Self test: when you have correctly read in your data and factorized rope.type you should get this output when you run levels(rope$rope.type):

levels(rope$rope.type)
## [1] "BLAZE" "BS"    "PI"    "SB"    "VEL"   "XTC"

Number of observations and groups

You will need to know the total number of observations and the number of groups for the ANOVA.

  • Recall that when we use a categorical predictor, we can also think if it as a grouping factor. Individual observations that have the same value for the categorical variable are within the same group.

  • Calculate the total number of observations and save it to a variable called n_obs.

  • Calculate the number of groups (rope types) and save it in a variable called n_groups.

n_obs = ....

n_groups = ....

○ ○ ○

Your assignment
Reproduce the R exercise on rope types word for word, from start to end.

○ ○ ○

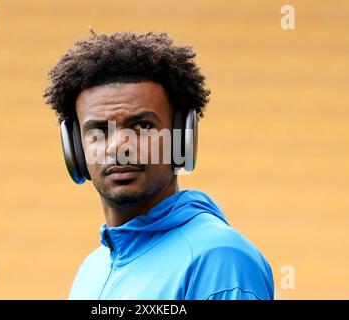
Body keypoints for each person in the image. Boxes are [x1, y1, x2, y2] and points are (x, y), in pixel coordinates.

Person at [43, 30, 274, 300]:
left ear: (181, 138)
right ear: (75, 148)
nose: (119, 146)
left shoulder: (219, 260)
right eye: (98, 131)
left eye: (142, 126)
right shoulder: (91, 271)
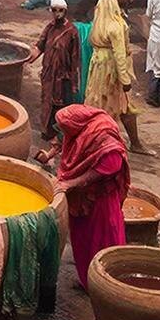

○ ○ ○

Result below
Self test: when you have correctly read in your data and factorized rope.type you should get this output when you run levels(rope$rope.type):

levels(rope$rope.type)
## [1] "BLAZE" "BS"    "PI"    "SB"    "VEL"   "XTC"

Number of observations and groups

You will need to know the total number of observations and the number of groups for the ANOVA.

  • Recall that when we use a categorical predictor, we can also think if it as a grouping factor. Individual observations that have the same value for the categorical variable are within the same group.

  • Calculate the total number of observations and save it to a variable called n_obs.

  • Calculate the number of groups (rope types) and save it in a variable called n_groups.

n_obs = ....

n_groups = ....